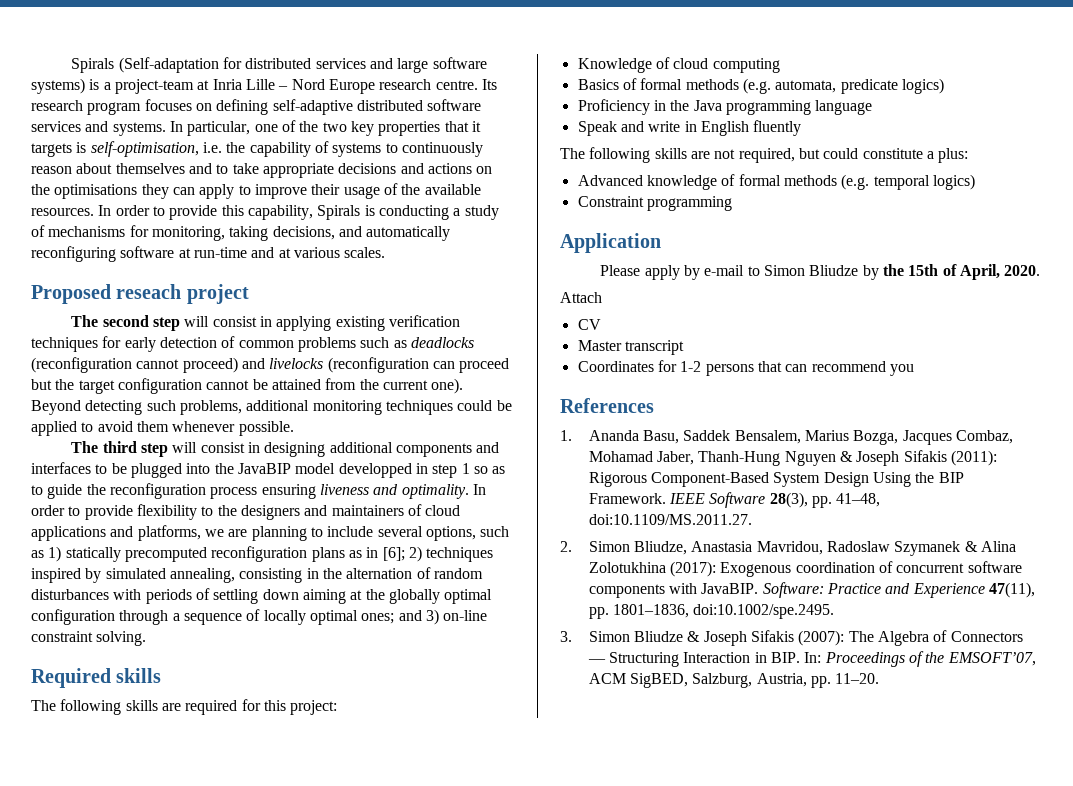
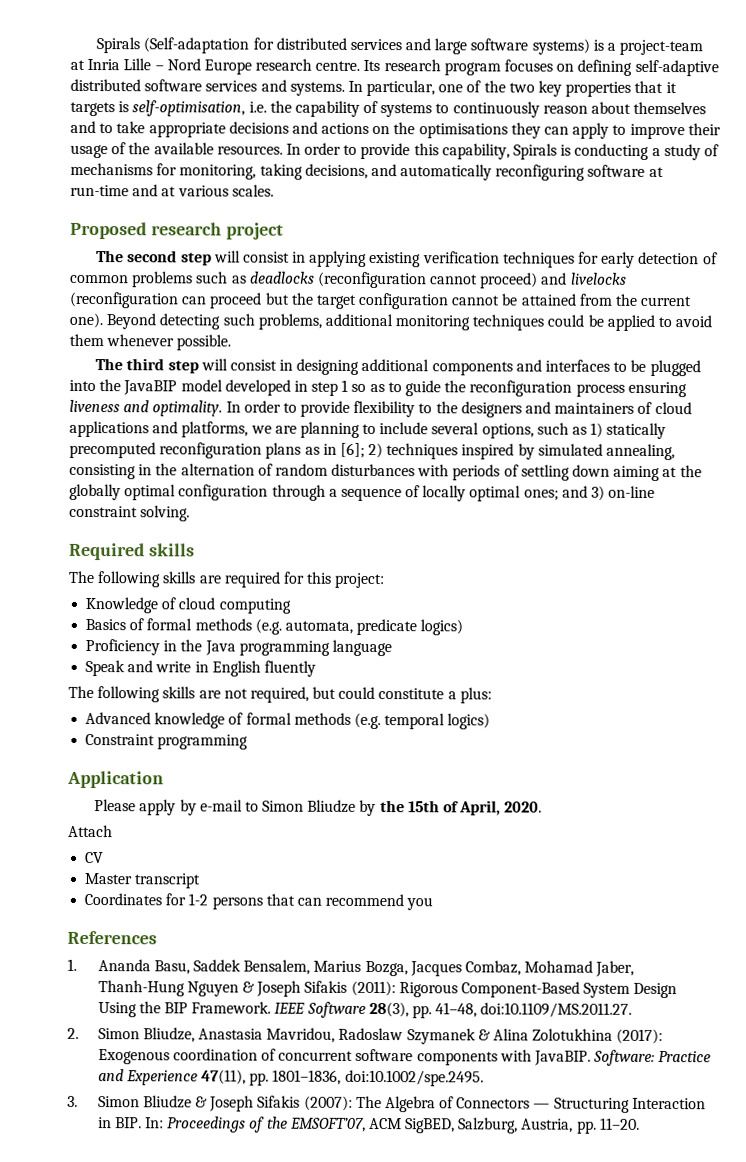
[116,284,182,299] reseach -> [150,222,222,236] research
[338,463,412,478] developped -> [224,379,291,396] developed

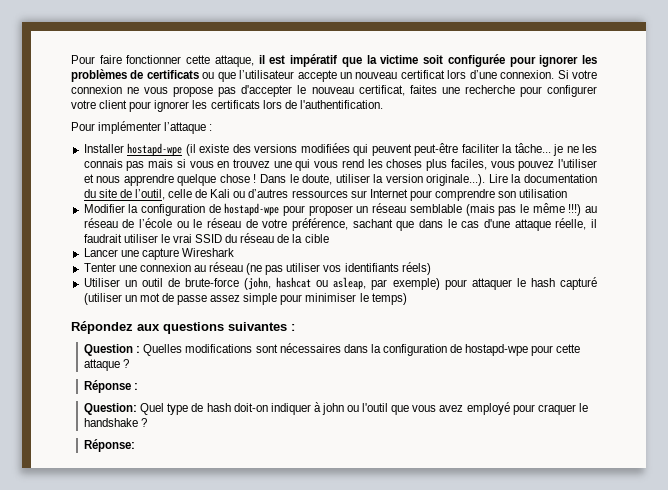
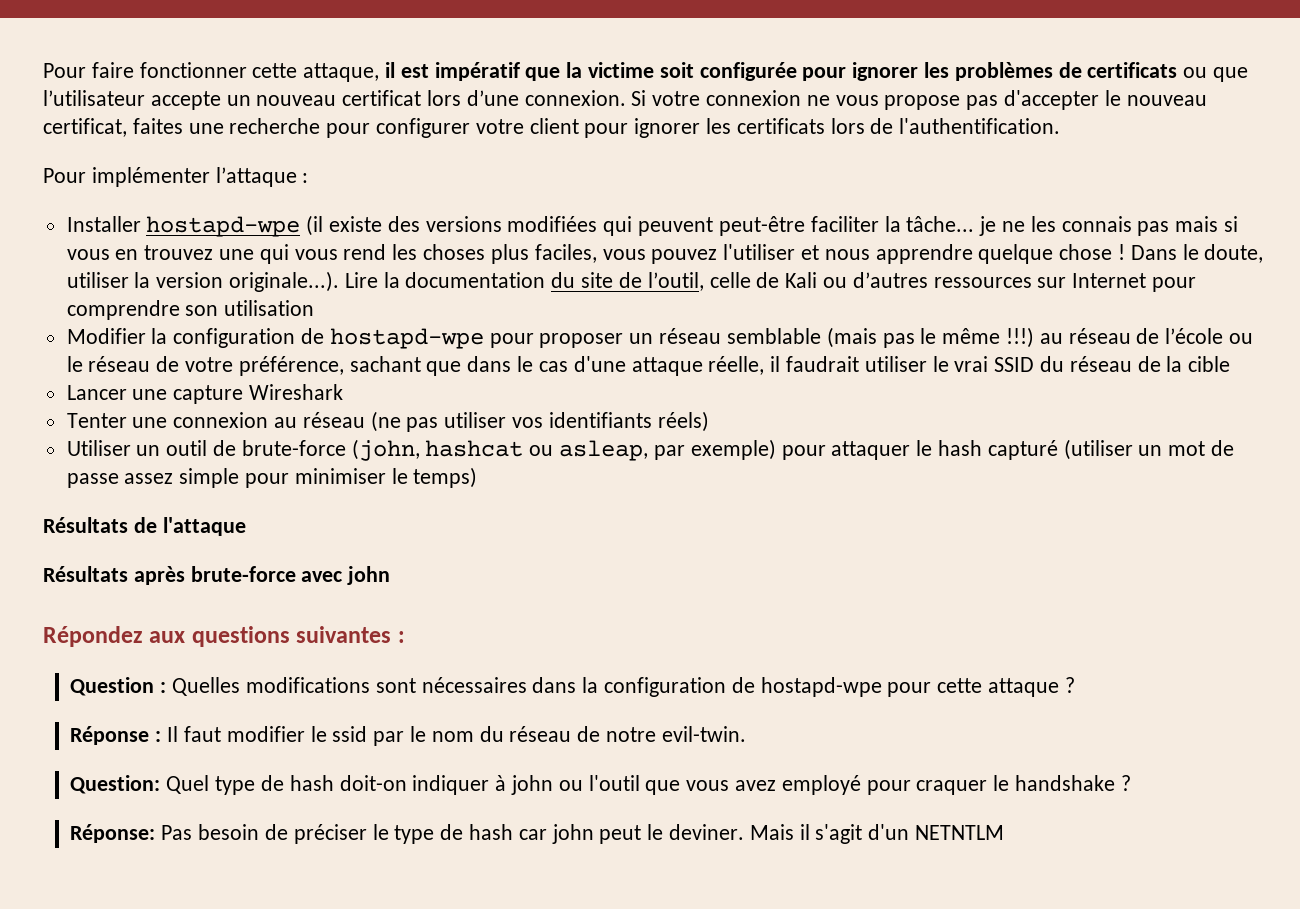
(407, 299) none -> [43,517,246,536] [43,566,391,585] // Résultats de l'attaque // Résultats après brute-force avec john
(139, 386) none -> [167,726,746,746] Il faut modifier le ssid par le nom du réseau de notre evil-twin.
(136, 445) none -> [161,824,1004,844] Pas besoin de préciser le type de hash car john peut le deviner. Mais il s'agit d'un NETNTLM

## Work instructions
Look at the records above. Copy every line where the string "none" occurs.

## Task output
(407, 299) none -> [43,517,246,536] [43,566,391,585] // Résultats de l'attaque // Résultats après brute-force avec john
(139, 386) none -> [167,726,746,746] Il faut modifier le ssid par le nom du réseau de notre evil-twin.
(136, 445) none -> [161,824,1004,844] Pas besoin de préciser le type de hash car john peut le deviner. Mais il s'agit d'un NETNTLM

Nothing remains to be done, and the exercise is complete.